* [Extrait fourni]:
-.-.-

Afin de comprendre le processus en cours, Caroline Rusterholz s’est intéressée, à Lausanne et à Fribourg, d’une part, aux producteurs de normes et, de l’autre, à la réception de celles-ci. Les transformations socio-économiques (avènement de la société de consommation, développement de l’Etat Providence et des emplois dans le secteur tertiaire, entrée des femmes sur le marché du travail…) induisent le besoin de nouvelles normes auxquelles s’identifier: des politiques familiales et scolaires adaptées doivent être mises sur pied et de nouveaux messages sont dispensés par les médias, les institutions religieuses et les médecins. La formation des enfants, par exemple, est de plus en plus fortement valorisée. L’école secondaire devient gratuite en 1960 à Lausanne et en 1971 à Fribourg, où des bourses scolaires sont pourtant introduites dès 1965. Parallèlement, un discours psychologique contre les carences affectives se développe: les parents – plus particulièrement les mères – sont encouragés à partager du temps de qualité avec leurs enfants et à investir dans des biens de consommation spécifiques.

Pas des caprices

Ce qui n’avait pas été analysé jusqu’ici, c’est la réception de ces discours. Au cours de 48 entretiens avec des individus ou des couples parents à cette époque, Caroline Rusterholz a découvert comment ces prises de position politiques ont été interprétées et vécues au quotidien. La jeune chercheuse montre d’abord que, contrairement à ce qui a été dit jusqu’ici, l’épanouissement personnel des parents n’intervient pas au détriment de celui de l’enfant, mais est, au contraire, perçu comme positif pour ce dernier: si papa et maman se sentent bien dans leur peau, ils n’en seront que de meilleurs parents. De même, l’émancipation et l’accès des femmes au travail ne sont pas vécus d’abord comme une valorisation personnelle. Bien sûr, les mères des classes populaires et moyennes sont fières de leur emploi et se réjouissent de voir leur horizon professionnel s’élargir, mais elles le considèrent avant tout comme un moyen d’être une meilleure mère en contribuant activement au budget familial. Loin d’elles l’idée de consacrer leur salaire à des caprices personnels comme le dénonçaient les journaux de l’époque.

-.-.-

* [Données présentées]:
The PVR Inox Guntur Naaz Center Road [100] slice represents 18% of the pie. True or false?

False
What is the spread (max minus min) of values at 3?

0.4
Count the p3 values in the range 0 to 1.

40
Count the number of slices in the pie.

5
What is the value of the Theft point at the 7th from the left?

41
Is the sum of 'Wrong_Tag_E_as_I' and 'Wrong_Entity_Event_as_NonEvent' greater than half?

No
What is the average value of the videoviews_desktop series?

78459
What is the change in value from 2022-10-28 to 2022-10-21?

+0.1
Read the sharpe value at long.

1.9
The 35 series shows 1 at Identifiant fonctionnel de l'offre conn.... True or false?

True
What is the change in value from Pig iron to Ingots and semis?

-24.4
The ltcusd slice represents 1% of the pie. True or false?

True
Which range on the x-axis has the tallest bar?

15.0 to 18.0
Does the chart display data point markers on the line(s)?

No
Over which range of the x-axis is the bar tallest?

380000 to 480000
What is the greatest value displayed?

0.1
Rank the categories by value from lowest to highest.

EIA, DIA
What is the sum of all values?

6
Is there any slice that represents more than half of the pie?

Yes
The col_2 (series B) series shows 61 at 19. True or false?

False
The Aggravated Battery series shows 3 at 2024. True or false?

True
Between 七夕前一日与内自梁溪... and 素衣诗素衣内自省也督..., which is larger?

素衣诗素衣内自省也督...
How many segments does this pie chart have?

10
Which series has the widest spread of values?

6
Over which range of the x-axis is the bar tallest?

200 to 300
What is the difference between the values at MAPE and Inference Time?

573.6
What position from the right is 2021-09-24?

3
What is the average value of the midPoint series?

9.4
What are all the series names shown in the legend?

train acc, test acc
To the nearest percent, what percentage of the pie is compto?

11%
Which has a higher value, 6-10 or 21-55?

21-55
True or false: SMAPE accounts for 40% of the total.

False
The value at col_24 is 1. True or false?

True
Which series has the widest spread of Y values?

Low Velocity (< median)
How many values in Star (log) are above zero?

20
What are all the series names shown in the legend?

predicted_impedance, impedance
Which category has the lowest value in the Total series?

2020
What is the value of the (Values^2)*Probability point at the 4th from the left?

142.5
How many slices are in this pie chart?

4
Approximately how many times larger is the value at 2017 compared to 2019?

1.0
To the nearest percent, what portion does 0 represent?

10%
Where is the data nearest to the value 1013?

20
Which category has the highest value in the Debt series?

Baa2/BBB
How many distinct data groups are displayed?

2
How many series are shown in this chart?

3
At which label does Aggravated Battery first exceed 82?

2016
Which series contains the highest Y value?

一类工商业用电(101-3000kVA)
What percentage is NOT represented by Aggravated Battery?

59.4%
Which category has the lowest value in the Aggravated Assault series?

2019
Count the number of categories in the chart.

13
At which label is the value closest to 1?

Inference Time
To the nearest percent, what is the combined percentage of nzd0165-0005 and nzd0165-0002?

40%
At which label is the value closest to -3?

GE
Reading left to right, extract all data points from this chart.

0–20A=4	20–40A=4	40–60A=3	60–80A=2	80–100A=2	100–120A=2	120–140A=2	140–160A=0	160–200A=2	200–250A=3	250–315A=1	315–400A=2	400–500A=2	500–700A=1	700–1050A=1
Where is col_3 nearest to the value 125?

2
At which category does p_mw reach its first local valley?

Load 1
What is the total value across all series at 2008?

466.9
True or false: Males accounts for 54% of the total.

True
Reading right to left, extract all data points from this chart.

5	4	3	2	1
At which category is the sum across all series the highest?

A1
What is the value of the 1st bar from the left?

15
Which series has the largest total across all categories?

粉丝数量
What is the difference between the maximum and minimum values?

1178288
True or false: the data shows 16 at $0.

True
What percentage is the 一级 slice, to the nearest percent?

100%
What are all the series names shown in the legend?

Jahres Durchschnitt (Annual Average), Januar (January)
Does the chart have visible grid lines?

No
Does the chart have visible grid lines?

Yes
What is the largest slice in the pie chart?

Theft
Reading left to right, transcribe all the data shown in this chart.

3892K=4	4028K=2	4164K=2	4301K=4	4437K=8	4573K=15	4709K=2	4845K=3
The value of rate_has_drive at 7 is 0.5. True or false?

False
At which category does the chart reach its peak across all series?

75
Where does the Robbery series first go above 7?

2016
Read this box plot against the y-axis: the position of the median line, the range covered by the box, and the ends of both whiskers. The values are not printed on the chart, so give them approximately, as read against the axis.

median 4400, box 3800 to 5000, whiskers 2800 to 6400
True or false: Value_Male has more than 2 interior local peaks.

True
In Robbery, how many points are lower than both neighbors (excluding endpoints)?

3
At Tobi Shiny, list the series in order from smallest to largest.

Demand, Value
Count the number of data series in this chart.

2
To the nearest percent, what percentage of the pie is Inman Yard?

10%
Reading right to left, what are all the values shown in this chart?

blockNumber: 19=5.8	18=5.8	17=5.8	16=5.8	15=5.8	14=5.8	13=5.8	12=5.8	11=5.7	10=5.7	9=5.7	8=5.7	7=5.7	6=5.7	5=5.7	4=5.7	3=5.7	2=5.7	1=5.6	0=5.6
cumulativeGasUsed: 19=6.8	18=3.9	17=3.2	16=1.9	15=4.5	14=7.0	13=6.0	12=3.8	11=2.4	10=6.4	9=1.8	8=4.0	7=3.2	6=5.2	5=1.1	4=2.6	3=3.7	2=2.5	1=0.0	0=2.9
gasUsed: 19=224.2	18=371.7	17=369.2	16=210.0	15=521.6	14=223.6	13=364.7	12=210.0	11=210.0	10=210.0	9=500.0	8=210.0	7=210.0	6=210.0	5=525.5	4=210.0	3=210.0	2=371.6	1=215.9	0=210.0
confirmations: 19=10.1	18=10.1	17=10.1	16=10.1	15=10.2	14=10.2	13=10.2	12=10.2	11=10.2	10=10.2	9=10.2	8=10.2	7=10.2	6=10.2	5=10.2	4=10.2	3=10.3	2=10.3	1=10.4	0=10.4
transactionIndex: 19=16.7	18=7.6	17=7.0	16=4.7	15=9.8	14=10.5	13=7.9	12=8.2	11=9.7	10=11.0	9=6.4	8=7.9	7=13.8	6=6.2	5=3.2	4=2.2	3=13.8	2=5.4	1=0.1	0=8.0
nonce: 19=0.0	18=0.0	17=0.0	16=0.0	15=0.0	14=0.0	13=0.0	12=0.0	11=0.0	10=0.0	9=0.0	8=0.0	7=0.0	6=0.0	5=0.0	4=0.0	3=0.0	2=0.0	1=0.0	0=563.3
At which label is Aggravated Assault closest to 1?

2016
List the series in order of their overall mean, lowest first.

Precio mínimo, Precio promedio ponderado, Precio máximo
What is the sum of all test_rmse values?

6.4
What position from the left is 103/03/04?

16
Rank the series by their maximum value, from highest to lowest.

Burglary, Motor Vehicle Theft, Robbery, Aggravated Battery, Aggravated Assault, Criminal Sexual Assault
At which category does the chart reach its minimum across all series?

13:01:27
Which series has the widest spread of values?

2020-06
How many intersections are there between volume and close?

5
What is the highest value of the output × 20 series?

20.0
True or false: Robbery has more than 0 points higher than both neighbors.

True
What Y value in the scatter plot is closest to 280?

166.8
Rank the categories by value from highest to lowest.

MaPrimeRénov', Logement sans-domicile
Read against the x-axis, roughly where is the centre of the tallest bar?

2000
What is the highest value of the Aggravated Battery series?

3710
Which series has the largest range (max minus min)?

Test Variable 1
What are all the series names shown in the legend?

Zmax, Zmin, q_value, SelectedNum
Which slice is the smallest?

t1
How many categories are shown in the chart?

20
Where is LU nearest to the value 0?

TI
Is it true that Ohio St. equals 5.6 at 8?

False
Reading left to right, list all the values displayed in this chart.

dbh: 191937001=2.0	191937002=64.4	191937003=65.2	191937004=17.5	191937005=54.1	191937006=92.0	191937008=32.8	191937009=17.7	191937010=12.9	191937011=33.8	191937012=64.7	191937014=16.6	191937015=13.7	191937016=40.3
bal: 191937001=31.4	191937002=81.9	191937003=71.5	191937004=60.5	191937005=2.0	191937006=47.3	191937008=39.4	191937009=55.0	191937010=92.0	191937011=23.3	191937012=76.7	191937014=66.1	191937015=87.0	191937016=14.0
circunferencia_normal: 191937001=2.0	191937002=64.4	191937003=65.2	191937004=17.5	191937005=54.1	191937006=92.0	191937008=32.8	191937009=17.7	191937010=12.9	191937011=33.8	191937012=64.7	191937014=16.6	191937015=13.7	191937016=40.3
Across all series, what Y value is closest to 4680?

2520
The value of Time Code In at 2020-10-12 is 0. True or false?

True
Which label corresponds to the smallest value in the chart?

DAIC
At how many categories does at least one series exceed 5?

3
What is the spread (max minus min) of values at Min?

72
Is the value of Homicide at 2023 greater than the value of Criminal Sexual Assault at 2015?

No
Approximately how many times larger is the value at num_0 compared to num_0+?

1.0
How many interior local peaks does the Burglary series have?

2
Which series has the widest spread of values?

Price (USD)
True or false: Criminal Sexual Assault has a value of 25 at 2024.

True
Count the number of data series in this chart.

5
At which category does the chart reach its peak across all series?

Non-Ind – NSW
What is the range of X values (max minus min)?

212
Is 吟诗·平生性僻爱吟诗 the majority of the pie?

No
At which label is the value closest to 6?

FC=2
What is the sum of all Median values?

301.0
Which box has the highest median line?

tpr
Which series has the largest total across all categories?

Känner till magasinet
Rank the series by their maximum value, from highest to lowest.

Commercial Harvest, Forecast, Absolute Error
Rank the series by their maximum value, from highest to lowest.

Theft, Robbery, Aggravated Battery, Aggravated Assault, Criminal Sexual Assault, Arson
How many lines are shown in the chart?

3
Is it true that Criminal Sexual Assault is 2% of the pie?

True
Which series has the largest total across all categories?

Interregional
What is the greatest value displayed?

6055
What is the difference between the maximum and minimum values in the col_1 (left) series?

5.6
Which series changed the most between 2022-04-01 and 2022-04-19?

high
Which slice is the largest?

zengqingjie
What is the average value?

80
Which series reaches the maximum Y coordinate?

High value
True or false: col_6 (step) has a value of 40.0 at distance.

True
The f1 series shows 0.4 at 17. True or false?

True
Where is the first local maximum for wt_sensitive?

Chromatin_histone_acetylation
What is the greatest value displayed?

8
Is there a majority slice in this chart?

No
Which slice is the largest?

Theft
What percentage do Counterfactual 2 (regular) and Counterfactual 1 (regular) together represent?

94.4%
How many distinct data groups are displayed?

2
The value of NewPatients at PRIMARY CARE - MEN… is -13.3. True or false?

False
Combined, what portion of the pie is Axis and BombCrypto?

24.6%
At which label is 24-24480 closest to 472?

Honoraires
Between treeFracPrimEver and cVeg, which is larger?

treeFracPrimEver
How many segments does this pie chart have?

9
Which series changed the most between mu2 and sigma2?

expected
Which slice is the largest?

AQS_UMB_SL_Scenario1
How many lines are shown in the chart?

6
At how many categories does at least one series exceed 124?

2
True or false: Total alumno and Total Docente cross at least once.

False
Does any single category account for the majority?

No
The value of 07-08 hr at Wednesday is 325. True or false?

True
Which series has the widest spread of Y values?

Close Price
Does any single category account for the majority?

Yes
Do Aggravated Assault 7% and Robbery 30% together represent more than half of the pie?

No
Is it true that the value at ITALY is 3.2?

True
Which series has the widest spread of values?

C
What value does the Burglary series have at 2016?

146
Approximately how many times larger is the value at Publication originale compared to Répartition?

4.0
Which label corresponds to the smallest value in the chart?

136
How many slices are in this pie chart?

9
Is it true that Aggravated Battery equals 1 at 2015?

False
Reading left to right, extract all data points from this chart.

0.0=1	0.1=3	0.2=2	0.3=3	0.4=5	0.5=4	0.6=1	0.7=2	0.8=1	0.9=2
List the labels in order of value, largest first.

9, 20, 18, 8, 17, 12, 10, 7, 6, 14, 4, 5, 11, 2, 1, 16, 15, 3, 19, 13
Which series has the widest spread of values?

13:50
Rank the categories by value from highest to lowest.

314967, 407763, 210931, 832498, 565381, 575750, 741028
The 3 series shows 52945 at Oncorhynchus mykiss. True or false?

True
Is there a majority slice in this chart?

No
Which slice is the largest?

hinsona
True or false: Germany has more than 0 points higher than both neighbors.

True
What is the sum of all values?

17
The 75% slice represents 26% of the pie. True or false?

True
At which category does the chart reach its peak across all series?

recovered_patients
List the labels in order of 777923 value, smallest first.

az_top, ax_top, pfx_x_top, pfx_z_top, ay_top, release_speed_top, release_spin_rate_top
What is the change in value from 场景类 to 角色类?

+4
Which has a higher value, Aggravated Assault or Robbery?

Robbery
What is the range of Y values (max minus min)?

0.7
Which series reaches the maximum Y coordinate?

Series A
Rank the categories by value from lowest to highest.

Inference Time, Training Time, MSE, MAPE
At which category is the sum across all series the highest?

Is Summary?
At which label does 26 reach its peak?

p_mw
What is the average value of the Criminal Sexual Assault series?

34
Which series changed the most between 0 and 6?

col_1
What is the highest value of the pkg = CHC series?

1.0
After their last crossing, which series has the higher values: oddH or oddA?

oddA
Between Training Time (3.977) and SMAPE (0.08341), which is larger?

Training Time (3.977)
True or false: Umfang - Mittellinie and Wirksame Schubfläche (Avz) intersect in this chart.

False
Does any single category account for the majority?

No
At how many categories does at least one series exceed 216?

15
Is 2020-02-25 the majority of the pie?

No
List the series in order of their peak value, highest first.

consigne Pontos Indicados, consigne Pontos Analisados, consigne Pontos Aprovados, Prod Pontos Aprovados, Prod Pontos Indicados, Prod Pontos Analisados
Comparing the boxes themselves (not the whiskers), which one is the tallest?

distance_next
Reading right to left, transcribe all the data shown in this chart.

-.-.-

Poursuivez l'extrait fourni, consacré aux normes familiales à Lausanne et à Fribourg, à partir de sa dernière phrase.

Caroline Rusterholz souligne aussi le rôle toujours plus important des gynécologues, qui deviennent de véritables interlocuteurs au sein du couple. «Ce sont eux qui renseignent les femmes au sujet de la contraception, explique la chercheuse. Mais j’ai relevé une véritable différence entre Lausanne et Fribourg. En effet, alors que les gynécologues protestants informent très vite leurs patientes sur toutes les méthodes existantes, à Fribourg, seules les méthodes naturelles sont abordées. Pourtant, les patientes ne sont pas passives. Elles cherchent des informations et des solutions avec leurs maris. C’est surprenant, parce que, par exemple, en Angleterre seul l’homme est responsable de ces questions, l’ignorance de la femme étant gage de respectabilité. En Suisse, c’est a contrario le modèle traditionnel qui ouvre la porte à l’émancipation féminine, puisque c’est justement pour être de bonnes mères que les femmes investissent le contrôle des naissances. Si elles choisissent de n’avoir que deux enfants et d’intégrer le marché de l’emploi c’est explicitement pour leur offrir le maximum de possibilités; une réflexion toujours actuelle aujourd’hui.»